* DIRECTIONS FOR THIS TASK: Lay out the lines below as a JSON list of strings, one string per line with blank lines left out. Start with the line that contains "family: Viburnaceae" and go on through the line that contains "order: Ericales", including both of those lines and nothing outside them.
- - - - - - -
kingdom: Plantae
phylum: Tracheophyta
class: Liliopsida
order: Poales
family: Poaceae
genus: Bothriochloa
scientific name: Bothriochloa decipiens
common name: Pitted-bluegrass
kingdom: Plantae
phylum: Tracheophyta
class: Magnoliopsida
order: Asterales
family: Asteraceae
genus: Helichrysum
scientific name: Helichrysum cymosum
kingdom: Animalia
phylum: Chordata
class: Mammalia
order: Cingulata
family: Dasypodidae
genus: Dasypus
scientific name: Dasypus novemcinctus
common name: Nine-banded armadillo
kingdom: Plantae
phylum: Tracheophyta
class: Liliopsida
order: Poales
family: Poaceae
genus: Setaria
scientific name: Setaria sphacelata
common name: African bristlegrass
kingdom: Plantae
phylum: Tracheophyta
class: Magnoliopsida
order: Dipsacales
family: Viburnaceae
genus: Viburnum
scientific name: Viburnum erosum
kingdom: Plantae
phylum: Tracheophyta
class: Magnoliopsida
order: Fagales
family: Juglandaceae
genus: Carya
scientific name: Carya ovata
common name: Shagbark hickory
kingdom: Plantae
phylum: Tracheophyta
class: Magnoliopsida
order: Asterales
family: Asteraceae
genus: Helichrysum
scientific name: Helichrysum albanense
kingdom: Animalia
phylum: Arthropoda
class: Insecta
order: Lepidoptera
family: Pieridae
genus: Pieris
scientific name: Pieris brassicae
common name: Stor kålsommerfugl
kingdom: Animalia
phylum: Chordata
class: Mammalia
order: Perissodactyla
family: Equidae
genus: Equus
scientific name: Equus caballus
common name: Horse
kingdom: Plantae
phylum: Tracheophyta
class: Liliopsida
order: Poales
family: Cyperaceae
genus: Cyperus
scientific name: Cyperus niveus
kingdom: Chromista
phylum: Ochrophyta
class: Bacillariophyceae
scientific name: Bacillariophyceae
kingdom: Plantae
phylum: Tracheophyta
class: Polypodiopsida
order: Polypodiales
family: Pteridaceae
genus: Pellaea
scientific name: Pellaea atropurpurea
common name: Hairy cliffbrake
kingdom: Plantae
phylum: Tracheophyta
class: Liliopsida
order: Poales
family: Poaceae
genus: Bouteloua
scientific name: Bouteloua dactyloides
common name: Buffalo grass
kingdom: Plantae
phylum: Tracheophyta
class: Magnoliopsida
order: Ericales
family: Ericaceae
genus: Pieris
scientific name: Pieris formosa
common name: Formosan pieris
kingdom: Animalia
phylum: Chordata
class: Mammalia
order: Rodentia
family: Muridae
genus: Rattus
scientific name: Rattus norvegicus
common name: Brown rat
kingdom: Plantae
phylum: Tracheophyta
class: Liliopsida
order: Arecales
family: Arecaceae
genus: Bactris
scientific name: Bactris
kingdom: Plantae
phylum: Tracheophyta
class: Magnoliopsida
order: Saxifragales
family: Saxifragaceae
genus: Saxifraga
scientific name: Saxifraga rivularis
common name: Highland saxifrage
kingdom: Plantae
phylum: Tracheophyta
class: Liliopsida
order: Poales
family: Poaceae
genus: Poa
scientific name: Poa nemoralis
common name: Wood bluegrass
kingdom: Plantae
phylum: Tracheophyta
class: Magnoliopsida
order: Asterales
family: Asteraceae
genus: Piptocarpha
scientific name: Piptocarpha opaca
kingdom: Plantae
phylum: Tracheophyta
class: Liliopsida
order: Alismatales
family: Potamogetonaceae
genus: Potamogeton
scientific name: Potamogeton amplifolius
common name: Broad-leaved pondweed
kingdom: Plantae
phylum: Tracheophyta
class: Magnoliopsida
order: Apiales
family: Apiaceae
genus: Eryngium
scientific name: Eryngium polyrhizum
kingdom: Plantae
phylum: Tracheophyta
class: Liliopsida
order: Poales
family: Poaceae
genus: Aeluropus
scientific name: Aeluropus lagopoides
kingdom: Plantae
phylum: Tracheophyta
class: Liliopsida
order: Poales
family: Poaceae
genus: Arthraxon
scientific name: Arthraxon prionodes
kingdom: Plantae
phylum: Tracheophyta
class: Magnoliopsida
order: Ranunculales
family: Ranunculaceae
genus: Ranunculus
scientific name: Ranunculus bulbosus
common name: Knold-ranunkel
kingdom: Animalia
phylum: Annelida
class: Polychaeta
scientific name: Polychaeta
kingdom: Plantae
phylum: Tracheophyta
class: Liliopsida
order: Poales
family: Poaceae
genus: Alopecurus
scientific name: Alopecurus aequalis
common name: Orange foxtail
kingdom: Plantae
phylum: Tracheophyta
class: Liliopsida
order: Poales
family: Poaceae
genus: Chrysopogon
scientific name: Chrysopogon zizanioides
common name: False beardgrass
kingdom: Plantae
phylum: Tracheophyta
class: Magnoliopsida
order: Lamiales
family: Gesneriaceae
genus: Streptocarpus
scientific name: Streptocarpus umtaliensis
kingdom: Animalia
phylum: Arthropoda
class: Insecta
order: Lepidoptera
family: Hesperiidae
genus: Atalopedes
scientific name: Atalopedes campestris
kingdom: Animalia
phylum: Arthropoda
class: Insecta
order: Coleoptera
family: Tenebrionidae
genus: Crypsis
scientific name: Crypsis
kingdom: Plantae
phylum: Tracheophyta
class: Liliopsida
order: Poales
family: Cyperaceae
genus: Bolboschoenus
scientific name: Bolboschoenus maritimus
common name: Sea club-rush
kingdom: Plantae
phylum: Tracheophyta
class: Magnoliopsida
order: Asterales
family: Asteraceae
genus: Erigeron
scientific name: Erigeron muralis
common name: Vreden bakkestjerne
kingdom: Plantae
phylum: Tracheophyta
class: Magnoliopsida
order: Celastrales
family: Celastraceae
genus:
- - - - - - -
* SOLVED PROBLEM:
[
  "family: Viburnaceae",
  "genus: Viburnum",
  "scientific name: Viburnum erosum",
  "kingdom: Plantae",
  "phylum: Tracheophyta",
  "class: Magnoliopsida",
  "order: Fagales",
  "family: Juglandaceae",
  "genus: Carya",
  "scientific name: Carya ovata",
  "common name: Shagbark hickory",
  "kingdom: Plantae",
  "phylum: Tracheophyta",
  "class: Magnoliopsida",
  "order: Asterales",
  "family: Asteraceae",
  "genus: Helichrysum",
  "scientific name: Helichrysum albanense",
  "kingdom: Animalia",
  "phylum: Arthropoda",
  "class: Insecta",
  "order: Lepidoptera",
  "family: Pieridae",
  "genus: Pieris",
  "scientific name: Pieris brassicae",
  "common name: Stor kålsommerfugl",
  "kingdom: Animalia",
  "phylum: Chordata",
  "class: Mammalia",
  "order: Perissodactyla",
  "family: Equidae",
  "genus: Equus",
  "scientific name: Equus caballus",
  "common name: Horse",
  "kingdom: Plantae",
  "phylum: Tracheophyta",
  "class: Liliopsida",
  "order: Poales",
  "family: Cyperaceae",
  "genus: Cyperus",
  "scientific name: Cyperus niveus",
  "kingdom: Chromista",
  "phylum: Ochrophyta",
  "class: Bacillariophyceae",
  "scientific name: Bacillariophyceae",
  "kingdom: Plantae",
  "phylum: Tracheophyta",
  "class: Polypodiopsida",
  "order: Polypodiales",
  "family: Pteridaceae",
  "genus: Pellaea",
  "scientific name: Pellaea atropurpurea",
  "common name: Hairy cliffbrake",
  "kingdom: Plantae",
  "phylum: Tracheophyta",
  "class: Liliopsida",
  "order: Poales",
  "family: Poaceae",
  "genus: Bouteloua",
  "scientific name: Bouteloua dactyloides",
  "common name: Buffalo grass",
  "kingdom: Plantae",
  "phylum: Tracheophyta",
  "class: Magnoliopsida",
  "order: Ericales"
]